今回は川崎市「下原遺跡」の出土品を紹介します。この遺跡は「しもっぱら」と読み、縄文時代中期~晩期、弥生時代後期、古墳時代前期と複数の時代が発掘調査で明らかになっています。晩期の様相を示す県内でも有数の遺跡であり、今回の展示では土器を中心に展示しています。いずれも川崎市教育委員会所蔵です。
縄文時代によく使用された深鉢形です。
こちらは台がついた土器で、Y字状の切りこみがあり、そのまわりに沈線をつけています。
中にはこんな小ぶりの土器も。左は深鉢をそのまま縮小したような形ですが、しっかりと縄文が施文されています。右は香炉形と呼ばれ、立体的な装飾がみられます。どちらも祭祀で使われた可能性があります。
こちらは「土版(どばん )」(複製品)です。こちらも祭祀の道具と考えられています。
肉厚で歪んでおり、沈線で文様を表現しています。縄文人がなにを表現したかったのか、気になります。
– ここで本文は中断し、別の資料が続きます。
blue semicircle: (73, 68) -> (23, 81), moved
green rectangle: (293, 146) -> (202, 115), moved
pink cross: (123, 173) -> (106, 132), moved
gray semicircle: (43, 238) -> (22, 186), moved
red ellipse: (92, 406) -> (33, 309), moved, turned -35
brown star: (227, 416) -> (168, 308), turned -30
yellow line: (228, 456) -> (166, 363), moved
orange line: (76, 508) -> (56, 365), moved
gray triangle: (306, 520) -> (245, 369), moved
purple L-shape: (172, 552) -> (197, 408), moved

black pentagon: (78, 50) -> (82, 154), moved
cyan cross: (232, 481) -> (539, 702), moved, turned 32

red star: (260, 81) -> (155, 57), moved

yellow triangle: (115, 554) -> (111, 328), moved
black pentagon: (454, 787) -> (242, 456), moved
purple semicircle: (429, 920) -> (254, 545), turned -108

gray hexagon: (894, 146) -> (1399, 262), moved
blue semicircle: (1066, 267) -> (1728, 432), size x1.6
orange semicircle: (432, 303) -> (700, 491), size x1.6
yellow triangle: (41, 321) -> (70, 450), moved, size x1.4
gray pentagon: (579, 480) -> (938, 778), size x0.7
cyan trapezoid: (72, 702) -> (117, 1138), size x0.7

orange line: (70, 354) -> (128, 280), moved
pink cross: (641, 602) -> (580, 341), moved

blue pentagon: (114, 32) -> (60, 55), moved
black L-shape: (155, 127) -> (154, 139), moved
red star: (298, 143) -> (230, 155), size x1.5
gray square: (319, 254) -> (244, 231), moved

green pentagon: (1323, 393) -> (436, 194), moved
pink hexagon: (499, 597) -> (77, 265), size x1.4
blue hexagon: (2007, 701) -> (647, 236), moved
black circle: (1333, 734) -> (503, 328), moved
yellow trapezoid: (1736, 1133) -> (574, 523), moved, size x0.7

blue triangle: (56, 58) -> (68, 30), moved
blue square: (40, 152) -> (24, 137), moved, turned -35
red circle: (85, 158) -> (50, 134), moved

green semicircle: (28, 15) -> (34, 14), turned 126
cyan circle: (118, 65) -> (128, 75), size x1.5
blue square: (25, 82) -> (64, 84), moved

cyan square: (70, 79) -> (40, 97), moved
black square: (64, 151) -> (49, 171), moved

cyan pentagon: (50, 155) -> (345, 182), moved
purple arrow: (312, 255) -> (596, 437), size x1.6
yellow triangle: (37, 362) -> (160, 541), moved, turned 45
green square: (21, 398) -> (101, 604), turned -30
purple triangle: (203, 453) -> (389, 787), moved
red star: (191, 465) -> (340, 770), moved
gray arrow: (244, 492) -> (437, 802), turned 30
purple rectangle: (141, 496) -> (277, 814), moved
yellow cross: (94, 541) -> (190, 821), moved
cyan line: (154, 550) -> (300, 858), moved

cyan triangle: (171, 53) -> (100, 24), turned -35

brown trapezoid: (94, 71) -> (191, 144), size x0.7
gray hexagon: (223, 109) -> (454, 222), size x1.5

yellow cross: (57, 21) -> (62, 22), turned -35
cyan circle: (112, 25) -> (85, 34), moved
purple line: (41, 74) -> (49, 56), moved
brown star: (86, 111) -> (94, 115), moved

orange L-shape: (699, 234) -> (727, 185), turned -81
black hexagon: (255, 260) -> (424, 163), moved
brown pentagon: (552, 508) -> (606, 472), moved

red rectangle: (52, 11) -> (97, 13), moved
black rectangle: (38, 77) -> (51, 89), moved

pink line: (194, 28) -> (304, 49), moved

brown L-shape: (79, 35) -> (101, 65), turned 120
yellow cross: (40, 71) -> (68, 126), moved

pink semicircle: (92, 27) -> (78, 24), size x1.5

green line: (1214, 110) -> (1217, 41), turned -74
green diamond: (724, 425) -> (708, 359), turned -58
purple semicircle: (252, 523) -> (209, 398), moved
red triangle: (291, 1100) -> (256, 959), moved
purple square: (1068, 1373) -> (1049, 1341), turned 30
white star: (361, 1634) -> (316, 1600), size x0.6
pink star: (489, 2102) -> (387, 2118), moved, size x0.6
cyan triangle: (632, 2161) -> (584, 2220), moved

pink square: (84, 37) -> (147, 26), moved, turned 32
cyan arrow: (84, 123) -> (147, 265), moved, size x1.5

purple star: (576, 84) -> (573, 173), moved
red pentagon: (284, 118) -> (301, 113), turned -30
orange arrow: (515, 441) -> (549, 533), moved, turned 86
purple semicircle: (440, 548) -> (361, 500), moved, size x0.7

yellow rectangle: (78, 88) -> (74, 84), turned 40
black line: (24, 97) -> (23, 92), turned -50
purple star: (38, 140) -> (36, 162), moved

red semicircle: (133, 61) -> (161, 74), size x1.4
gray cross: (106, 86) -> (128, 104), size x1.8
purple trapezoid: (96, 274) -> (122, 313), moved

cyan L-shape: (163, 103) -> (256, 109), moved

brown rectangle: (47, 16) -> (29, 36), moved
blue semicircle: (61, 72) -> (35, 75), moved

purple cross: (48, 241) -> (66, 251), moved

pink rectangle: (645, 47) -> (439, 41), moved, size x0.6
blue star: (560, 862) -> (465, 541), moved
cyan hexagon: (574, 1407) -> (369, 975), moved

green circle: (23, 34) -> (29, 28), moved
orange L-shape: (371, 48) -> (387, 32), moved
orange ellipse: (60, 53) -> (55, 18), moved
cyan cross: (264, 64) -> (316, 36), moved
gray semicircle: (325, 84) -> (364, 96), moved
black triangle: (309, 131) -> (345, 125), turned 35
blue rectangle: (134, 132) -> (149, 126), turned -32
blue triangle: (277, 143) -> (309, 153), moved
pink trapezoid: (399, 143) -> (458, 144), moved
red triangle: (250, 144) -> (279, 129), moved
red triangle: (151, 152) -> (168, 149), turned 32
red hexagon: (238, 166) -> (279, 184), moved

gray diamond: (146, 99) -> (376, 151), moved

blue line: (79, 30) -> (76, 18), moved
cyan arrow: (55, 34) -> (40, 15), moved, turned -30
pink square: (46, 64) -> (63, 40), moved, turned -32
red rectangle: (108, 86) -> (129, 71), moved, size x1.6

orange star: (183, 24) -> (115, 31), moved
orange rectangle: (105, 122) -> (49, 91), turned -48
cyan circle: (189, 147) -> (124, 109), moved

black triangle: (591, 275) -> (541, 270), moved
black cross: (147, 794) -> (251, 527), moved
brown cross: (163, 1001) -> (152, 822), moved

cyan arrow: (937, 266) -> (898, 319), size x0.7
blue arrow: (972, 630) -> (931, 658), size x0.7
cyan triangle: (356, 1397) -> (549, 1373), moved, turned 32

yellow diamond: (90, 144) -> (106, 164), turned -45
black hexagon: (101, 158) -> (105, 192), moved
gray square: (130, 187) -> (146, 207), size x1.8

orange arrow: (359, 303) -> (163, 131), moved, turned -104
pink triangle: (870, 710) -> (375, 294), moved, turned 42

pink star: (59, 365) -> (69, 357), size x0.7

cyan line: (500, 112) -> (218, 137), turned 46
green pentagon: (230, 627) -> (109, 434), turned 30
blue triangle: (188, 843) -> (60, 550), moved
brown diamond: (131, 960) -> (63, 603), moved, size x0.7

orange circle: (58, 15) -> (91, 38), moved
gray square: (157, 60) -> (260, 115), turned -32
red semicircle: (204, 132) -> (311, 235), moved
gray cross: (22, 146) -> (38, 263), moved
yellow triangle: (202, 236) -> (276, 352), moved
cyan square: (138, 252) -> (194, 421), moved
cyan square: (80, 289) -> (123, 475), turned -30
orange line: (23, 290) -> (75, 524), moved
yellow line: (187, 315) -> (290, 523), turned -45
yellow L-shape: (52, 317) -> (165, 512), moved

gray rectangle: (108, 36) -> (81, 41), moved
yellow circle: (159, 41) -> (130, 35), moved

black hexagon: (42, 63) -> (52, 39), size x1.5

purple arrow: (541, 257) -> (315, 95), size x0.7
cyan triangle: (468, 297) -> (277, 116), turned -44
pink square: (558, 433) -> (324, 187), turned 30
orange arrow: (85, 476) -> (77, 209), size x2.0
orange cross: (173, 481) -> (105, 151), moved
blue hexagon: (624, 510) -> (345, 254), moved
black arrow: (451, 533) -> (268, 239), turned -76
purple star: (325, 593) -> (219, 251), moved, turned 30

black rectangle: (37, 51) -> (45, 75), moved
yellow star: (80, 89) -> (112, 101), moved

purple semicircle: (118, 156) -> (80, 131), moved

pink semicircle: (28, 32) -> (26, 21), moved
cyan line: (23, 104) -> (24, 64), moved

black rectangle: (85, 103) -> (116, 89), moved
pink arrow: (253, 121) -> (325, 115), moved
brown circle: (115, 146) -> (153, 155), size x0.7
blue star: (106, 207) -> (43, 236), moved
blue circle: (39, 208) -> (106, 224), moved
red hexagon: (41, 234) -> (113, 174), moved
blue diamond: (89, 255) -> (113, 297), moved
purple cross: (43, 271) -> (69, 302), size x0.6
後期の終わりから晩期にかけて使用された耳飾りも展示しています。
下原遺跡では正方形の竪穴住居が3軒みつかっており、いずれも重複しています。おそらくは住居の建て替えが行われたと考えられています。住居数3軒はかなり少なく、当時の人口の少なさがよくわかります。
今回紹介した資料は、県内の縄文時代の晩期を物語る貴重な資料ですので、この機会にじっくりご覧ください。
本展示は3月5日(日)まで開催しています。また、3月4日(土)には展示解説がありますので、ぜひご参加ください。